**WHAT THE EXERCISE ASKS**. Copy out the records below exactly as they appear.

**RAW DATA**.
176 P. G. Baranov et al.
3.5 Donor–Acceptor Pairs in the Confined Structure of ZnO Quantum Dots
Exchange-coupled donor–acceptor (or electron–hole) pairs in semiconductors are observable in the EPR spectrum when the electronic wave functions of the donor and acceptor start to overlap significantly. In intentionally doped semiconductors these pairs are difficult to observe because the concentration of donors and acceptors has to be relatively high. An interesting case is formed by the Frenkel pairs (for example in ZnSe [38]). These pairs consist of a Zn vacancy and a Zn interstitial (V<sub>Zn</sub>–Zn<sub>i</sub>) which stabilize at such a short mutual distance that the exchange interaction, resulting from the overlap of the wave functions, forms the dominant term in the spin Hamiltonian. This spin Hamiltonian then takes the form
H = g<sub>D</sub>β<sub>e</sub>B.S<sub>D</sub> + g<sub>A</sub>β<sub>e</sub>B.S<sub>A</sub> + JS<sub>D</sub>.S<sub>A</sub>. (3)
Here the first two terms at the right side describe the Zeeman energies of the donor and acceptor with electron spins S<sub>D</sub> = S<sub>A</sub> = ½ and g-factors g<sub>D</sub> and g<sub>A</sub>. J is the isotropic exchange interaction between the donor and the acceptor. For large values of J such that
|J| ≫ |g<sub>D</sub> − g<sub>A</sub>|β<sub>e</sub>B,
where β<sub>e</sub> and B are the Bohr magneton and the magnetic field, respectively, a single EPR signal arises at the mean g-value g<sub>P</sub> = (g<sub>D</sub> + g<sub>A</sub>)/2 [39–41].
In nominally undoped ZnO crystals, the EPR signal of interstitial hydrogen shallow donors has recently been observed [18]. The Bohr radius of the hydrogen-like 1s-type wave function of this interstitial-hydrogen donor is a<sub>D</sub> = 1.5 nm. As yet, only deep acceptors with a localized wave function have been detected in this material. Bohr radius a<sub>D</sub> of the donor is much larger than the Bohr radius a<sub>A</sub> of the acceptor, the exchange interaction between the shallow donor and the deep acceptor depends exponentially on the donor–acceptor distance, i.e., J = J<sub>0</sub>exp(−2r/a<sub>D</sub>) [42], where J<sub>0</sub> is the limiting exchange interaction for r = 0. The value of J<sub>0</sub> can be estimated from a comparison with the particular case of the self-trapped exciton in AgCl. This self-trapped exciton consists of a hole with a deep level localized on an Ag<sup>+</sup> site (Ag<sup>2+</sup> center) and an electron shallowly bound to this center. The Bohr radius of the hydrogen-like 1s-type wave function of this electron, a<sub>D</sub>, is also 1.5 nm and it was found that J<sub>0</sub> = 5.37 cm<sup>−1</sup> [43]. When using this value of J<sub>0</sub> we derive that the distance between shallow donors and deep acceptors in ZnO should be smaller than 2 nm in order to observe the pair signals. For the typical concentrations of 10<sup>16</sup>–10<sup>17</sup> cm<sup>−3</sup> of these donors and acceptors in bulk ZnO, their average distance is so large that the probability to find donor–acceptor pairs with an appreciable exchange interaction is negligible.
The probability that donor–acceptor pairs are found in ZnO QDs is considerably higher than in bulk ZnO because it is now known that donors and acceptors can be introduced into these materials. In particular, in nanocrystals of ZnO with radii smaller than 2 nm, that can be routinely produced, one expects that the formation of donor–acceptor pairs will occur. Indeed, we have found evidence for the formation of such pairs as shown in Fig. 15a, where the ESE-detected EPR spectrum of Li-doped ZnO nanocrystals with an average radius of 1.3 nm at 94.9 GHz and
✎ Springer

**RESPONSE**.
176 P. G. Baranov et al.
3.5 Donor–Acceptor Pairs in the Confined Structure of ZnO Quantum Dots
Exchange-coupled donor–acceptor (or electron–hole) pairs in semiconductors are observable in the EPR spectrum when the electronic wave functions of the donor and acceptor start to overlap significantly. In intentionally doped semiconductors these pairs are difficult to observe because the concentration of donors and acceptors has to be relatively high. An interesting case is formed by the Frenkel pairs (for example in ZnSe [38]). These pairs consist of a Zn vacancy and a Zn interstitial (V<sub>Zn</sub>–Zn<sub>i</sub>) which stabilize at such a short mutual distance that the exchange interaction, resulting from the overlap of the wave functions, forms the dominant term in the spin Hamiltonian. This spin Hamiltonian then takes the form
H = g<sub>D</sub>β<sub>e</sub>B.S<sub>D</sub> + g<sub>A</sub>β<sub>e</sub>B.S<sub>A</sub> + JS<sub>D</sub>.S<sub>A</sub>. (3)
Here the first two terms at the right side describe the Zeeman energies of the donor and acceptor with electron spins S<sub>D</sub> = S<sub>A</sub> = ½ and g-factors g<sub>D</sub> and g<sub>A</sub>. J is the isotropic exchange interaction between the donor and the acceptor. For large values of J such that
|J| ≫ |g<sub>D</sub> − g<sub>A</sub>|β<sub>e</sub>B,
where β<sub>e</sub> and B are the Bohr magneton and the magnetic field, respectively, a single EPR signal arises at the mean g-value g<sub>P</sub> = (g<sub>D</sub> + g<sub>A</sub>)/2 [39–41].
In nominally undoped ZnO crystals, the EPR signal of interstitial hydrogen shallow donors has recently been observed [18]. The Bohr radius of the hydrogen-like 1s-type wave function of this interstitial-hydrogen donor is a<sub>D</sub> = 1.5 nm. As yet, only deep acceptors with a localized wave function have been detected in this material. Bohr radius a<sub>D</sub> of the donor is much larger than the Bohr radius a<sub>A</sub> of the acceptor, the exchange interaction between the shallow donor and the deep acceptor depends exponentially on the donor–acceptor distance, i.e., J = J<sub>0</sub>exp(−2r/a<sub>D</sub>) [42], where J<sub>0</sub> is the limiting exchange interaction for r = 0. The value of J<sub>0</sub> can be estimated from a comparison with the particular case of the self-trapped exciton in AgCl. This self-trapped exciton consists of a hole with a deep level localized on an Ag<sup>+</sup> site (Ag<sup>2+</sup> center) and an electron shallowly bound to this center. The Bohr radius of the hydrogen-like 1s-type wave function of this electron, a<sub>D</sub>, is also 1.5 nm and it was found that J<sub>0</sub> = 5.37 cm<sup>−1</sup> [43]. When using this value of J<sub>0</sub> we derive that the distance between shallow donors and deep acceptors in ZnO should be smaller than 2 nm in order to observe the pair signals. For the typical concentrations of 10<sup>16</sup>–10<sup>17</sup> cm<sup>−3</sup> of these donors and acceptors in bulk ZnO, their average distance is so large that the probability to find donor–acceptor pairs with an appreciable exchange interaction is negligible.
The probability that donor–acceptor pairs are found in ZnO QDs is considerably higher than in bulk ZnO because it is now known that donors and acceptors can be introduced into these materials. In particular, in nanocrystals of ZnO with radii smaller than 2 nm, that can be routinely produced, one expects that the formation of donor–acceptor pairs will occur. Indeed, we have found evidence for the formation of such pairs as shown in Fig. 15a, where the ESE-detected EPR spectrum of Li-doped ZnO nanocrystals with an average radius of 1.3 nm at 94.9 GHz and
✎ Springer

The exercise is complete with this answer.